» TASK DETAILS
Change "orange" to "red" throughout the records from the first line through the line containing "dibimbing: dibimbing -> kerjasama", inclusive, and give those lines back with everything else unchanged.

— BEGIN TASK MATERIAL —

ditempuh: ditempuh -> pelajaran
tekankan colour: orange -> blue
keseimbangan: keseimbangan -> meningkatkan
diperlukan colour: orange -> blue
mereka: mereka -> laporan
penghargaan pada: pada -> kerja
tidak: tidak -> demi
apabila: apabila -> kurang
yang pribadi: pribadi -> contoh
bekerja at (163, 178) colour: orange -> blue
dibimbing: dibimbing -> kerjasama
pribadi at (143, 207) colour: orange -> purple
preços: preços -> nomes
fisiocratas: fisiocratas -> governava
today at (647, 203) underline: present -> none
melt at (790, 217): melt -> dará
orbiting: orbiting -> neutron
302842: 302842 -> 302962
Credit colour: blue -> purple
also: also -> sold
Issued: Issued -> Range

— END TASK MATERIAL —

» SOLUTION FOR THIS TASK
ditempuh: ditempuh -> pelajaran
tekankan colour: red -> blue
keseimbangan: keseimbangan -> meningkatkan
diperlukan colour: red -> blue
mereka: mereka -> laporan
penghargaan pada: pada -> kerja
tidak: tidak -> demi
apabila: apabila -> kurang
yang pribadi: pribadi -> contoh
bekerja at (163, 178) colour: red -> blue
dibimbing: dibimbing -> kerjasama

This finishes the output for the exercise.